After locating the line that contains "# User First" in the records below, write out exactly that line and each line after it through the one that contains "problem they have", and nothing else.

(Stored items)
........

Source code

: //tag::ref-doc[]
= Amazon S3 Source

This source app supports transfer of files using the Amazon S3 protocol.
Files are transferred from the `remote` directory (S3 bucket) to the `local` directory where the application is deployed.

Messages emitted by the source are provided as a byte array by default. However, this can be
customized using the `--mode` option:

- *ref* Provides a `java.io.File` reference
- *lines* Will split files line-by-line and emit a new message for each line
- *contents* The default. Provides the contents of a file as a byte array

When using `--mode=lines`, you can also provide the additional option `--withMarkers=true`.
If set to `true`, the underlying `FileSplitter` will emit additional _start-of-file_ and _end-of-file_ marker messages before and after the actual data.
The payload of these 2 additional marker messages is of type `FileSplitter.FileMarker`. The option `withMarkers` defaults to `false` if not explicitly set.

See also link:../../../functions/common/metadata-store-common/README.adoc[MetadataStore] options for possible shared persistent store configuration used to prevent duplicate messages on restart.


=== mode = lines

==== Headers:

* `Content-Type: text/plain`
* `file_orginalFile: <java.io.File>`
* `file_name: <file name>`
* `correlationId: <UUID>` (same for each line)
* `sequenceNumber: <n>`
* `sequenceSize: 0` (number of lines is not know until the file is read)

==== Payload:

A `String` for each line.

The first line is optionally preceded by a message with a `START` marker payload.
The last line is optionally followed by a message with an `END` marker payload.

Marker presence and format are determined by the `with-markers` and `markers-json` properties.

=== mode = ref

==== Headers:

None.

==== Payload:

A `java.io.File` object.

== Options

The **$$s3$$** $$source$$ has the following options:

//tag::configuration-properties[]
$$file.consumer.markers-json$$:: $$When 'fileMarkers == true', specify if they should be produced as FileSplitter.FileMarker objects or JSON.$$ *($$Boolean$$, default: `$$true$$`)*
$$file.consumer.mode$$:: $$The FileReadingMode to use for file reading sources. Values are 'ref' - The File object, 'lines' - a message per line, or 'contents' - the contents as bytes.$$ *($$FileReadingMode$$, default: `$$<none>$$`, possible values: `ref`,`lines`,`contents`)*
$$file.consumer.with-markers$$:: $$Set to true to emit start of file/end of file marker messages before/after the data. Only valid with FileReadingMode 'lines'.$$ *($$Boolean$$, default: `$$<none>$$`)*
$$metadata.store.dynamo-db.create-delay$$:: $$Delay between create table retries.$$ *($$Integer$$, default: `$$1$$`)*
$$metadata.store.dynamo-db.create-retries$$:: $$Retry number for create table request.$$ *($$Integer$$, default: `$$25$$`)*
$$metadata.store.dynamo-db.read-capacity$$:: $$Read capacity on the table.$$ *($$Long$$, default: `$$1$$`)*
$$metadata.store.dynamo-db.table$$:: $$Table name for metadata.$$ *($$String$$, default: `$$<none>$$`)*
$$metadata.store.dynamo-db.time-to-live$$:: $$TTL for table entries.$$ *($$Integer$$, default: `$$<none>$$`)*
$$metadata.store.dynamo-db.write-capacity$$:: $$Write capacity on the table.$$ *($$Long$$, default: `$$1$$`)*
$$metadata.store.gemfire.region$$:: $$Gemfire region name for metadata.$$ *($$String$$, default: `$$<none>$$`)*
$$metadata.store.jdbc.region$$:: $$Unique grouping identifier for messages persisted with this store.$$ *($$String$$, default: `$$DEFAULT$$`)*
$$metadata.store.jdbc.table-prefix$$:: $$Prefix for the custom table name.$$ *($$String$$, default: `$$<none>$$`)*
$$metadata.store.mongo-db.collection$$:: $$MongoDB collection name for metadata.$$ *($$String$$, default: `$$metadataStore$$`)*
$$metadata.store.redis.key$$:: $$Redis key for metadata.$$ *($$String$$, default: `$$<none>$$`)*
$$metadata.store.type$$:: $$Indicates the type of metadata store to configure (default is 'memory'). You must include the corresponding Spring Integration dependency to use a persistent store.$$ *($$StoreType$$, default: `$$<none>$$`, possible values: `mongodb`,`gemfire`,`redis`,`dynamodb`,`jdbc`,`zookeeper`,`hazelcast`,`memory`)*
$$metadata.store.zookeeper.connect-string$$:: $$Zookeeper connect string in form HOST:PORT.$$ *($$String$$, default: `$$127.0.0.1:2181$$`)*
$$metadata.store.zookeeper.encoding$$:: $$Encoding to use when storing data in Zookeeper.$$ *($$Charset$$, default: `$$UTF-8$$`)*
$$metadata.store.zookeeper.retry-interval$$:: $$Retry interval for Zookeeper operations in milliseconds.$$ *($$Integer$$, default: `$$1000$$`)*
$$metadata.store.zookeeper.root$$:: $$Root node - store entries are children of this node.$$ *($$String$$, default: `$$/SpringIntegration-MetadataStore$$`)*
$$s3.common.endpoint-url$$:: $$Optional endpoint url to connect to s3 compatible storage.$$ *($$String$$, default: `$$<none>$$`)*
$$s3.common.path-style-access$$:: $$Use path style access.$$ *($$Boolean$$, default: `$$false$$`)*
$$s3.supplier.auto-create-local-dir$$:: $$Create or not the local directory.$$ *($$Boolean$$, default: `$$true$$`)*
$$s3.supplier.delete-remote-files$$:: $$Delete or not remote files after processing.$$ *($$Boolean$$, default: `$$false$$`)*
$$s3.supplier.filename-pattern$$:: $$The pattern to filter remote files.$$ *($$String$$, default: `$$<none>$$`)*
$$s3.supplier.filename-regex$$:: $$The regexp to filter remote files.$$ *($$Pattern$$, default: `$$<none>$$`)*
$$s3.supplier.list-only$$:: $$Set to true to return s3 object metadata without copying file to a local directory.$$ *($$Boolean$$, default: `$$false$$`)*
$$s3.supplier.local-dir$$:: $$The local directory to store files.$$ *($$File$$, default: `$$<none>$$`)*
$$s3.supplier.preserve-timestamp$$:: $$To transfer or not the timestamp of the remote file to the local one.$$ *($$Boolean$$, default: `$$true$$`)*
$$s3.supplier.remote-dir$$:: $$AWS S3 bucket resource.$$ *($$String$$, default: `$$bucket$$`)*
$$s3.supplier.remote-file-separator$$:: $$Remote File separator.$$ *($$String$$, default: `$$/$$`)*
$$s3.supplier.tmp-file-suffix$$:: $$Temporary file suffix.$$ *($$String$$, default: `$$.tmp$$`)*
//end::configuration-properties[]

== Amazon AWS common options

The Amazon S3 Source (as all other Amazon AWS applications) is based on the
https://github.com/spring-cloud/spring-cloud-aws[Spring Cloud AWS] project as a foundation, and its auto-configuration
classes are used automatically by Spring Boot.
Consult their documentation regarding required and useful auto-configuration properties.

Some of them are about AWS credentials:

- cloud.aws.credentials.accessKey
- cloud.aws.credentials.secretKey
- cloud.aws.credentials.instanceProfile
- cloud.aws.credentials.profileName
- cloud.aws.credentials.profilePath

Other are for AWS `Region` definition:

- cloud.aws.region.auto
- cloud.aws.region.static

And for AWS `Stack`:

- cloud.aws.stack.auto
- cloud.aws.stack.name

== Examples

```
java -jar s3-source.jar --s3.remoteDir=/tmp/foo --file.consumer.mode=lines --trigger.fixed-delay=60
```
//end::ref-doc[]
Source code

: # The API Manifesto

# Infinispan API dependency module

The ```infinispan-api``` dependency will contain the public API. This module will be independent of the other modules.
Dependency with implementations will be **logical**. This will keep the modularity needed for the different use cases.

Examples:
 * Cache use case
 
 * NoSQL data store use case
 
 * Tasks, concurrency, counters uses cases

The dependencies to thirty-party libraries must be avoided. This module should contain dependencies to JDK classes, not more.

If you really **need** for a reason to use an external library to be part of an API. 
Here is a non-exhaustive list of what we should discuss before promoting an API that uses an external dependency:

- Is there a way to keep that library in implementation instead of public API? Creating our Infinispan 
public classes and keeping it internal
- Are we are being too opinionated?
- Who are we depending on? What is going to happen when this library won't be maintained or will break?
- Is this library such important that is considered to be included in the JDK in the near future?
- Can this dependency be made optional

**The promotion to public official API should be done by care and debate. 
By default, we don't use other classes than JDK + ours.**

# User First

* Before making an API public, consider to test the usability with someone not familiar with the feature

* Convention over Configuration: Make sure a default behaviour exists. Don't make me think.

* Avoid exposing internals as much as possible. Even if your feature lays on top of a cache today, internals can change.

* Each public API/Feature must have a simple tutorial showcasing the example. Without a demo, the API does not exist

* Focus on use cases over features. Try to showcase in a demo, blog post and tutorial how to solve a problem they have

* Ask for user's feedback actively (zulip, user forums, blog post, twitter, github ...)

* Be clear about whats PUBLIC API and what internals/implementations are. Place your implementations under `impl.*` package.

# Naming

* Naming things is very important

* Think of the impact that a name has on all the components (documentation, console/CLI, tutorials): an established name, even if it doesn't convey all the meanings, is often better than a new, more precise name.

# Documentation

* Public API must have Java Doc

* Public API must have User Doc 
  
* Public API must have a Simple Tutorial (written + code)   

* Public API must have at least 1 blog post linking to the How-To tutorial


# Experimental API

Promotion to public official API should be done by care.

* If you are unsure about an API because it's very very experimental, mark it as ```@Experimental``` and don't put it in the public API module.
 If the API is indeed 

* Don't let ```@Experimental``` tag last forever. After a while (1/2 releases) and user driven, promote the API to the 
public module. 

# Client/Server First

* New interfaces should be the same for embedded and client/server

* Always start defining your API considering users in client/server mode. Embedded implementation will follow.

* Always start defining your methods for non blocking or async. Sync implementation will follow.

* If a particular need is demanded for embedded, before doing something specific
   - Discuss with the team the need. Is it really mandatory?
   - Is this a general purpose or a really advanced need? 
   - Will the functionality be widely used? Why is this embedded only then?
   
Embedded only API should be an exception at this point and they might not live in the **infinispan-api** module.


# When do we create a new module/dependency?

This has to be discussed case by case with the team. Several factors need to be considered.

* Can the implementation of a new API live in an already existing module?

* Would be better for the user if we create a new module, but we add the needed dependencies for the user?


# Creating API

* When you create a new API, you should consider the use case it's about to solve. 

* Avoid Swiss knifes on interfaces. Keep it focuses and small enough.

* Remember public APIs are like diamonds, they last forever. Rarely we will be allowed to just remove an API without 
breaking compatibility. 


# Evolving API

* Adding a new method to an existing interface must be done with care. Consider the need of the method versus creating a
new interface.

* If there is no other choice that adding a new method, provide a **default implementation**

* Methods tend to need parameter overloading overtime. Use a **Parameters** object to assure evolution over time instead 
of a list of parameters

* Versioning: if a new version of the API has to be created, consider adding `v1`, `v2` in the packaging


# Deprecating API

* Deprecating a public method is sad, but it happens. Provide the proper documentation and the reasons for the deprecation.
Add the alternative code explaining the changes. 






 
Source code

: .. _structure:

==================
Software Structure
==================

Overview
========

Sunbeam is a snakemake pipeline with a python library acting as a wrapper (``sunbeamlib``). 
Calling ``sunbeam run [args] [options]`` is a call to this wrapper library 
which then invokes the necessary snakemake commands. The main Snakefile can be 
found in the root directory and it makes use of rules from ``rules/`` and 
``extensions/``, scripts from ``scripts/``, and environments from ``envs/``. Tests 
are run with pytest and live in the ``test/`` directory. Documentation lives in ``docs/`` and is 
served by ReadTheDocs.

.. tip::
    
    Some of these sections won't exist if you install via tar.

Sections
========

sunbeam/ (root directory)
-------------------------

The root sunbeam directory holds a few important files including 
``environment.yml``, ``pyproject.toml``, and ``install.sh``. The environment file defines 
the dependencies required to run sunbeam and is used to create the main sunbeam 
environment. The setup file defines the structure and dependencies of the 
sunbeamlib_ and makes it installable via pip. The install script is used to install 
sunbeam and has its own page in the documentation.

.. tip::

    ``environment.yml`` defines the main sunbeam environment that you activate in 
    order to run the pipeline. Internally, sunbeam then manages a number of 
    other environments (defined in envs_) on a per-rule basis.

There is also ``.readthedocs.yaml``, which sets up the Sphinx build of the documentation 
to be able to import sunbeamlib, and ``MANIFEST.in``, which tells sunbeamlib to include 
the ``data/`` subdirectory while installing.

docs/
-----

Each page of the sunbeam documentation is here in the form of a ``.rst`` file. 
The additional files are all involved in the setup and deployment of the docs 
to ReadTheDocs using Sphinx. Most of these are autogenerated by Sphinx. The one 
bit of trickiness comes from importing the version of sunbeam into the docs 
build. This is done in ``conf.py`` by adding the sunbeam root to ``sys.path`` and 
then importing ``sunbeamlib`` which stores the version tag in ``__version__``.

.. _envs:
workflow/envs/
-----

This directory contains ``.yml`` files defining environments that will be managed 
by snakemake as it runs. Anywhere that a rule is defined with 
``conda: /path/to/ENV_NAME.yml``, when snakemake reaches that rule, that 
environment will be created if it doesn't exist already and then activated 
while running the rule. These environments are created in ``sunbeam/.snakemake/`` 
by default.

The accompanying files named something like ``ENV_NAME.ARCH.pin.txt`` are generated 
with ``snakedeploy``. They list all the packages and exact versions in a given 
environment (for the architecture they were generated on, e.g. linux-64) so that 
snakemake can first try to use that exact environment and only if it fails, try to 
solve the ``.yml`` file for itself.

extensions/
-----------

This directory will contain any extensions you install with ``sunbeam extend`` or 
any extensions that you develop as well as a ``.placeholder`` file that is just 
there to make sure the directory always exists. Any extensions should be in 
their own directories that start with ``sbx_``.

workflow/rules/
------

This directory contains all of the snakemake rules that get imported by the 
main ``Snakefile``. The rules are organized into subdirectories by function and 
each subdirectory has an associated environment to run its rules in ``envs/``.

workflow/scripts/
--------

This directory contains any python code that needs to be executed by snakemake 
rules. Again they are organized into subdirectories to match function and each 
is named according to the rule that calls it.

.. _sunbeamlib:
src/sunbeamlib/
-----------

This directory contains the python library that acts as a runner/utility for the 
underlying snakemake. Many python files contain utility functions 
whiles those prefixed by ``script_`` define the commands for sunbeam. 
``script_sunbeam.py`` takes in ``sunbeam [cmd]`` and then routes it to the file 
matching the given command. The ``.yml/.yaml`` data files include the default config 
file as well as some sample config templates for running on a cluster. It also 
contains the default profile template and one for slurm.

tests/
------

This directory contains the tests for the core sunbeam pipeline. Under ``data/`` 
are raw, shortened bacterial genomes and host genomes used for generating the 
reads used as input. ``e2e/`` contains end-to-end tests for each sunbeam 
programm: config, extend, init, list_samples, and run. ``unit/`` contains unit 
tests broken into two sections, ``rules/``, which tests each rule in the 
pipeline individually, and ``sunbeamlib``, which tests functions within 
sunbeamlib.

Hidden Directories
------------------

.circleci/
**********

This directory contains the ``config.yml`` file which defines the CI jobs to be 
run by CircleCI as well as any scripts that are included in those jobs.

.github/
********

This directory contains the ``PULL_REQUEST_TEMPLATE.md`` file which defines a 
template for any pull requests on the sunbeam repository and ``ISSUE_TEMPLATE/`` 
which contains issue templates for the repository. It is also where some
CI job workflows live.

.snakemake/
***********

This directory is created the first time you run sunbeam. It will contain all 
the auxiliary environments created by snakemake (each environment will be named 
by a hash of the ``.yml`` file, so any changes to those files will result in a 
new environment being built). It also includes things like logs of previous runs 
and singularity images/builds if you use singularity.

........

The answer ▸
# User First

* Before making an API public, consider to test the usability with someone not familiar with the feature

* Convention over Configuration: Make sure a default behaviour exists. Don't make me think.

* Avoid exposing internals as much as possible. Even if your feature lays on top of a cache today, internals can change.

* Each public API/Feature must have a simple tutorial showcasing the example. Without a demo, the API does not exist

* Focus on use cases over features. Try to showcase in a demo, blog post and tutorial how to solve a problem they have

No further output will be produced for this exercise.